Yax Kuk Mo - Grüner Quetzal-Ara - gründete die Stadt im 5. Jahrhundert n. Chr. Das älteste Monument besitzt einen Aufgang mit zahlreichen Hieroglyphen. Im Osten dieser Stätte hat der Fluß Copán durch Auswaschung eine 30 Meter hohe Mauer entstehen lassen. Im Zentrum von Copán befindet sich die sogenannte Akropolis. Sie bestand aus einem Gebäudekomplex von Tempeln, Höfen und Terrassen. Erbaut wurde dieses Bauwerk von Waxaklahun Ubah K'awil - Achtzehn Kaninchen. Dieser Herrscher regierte in Copán im 13. Jahrhundert und ließ während seiner Amtszeit Steinbildnisse mit Jadekostüm, die auf seine göttliche Abstammung hinweisen sollen, errichten.

Das gesamte Stadtzentrum liegt auf einer künstlich angelegten Insel. Die Hieroglyphentreppe ist die bedeutendste Sehenswürdigkeit der Stadt. Sie wurde im 8. Jahrhundert n. Chr. errichtet, besteht aus 63 Stufen, die 2.500 Schriftzeichen aufweisen, die von der Herrscherdynastie berichten, im Nordosten der Akropolis liegt und zum 26. Tempel hinaufführt.

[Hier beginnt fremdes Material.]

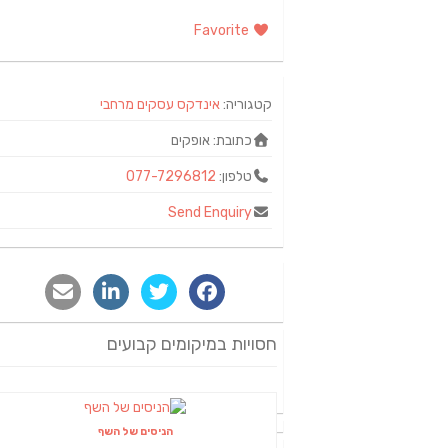
Favorite
קטגוריה:
אינדקס עסקים מרחבי
כתובת:
אופקים
טלפון:
077-7296812
Send Enquiry
חסויות במיקומים קבועים
הניסים של השף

In nördlicher Richtung der Treppe befindet sich der aus klassischer Zeit stammende Ballspielplatz. Seine Zuschauerbänke sind mit Papageienköpfen verziert. Unter dem Ballspielplatz ist ein zweiter und unter diesem ein dritter Ballspielplatz erbaut wurden, der zur Zeit der Akropolis errichtet wurde. Auf den beiden oberen Plätzen fand man Altäre und Säulen aus dem 7. und 8. Jahrhundert n. Chr.

Waxaklahun Ubah K'awil oder Achtzehn Kaninchen wurde vom Herrscher Kawak Himmel, der Nachbarstadt Quirigua, geköpft. Rauch-Affe rückte die einstige Machtstellung der Maya-Stadt Copán nur einen Monat später wieder ins rechte Licht.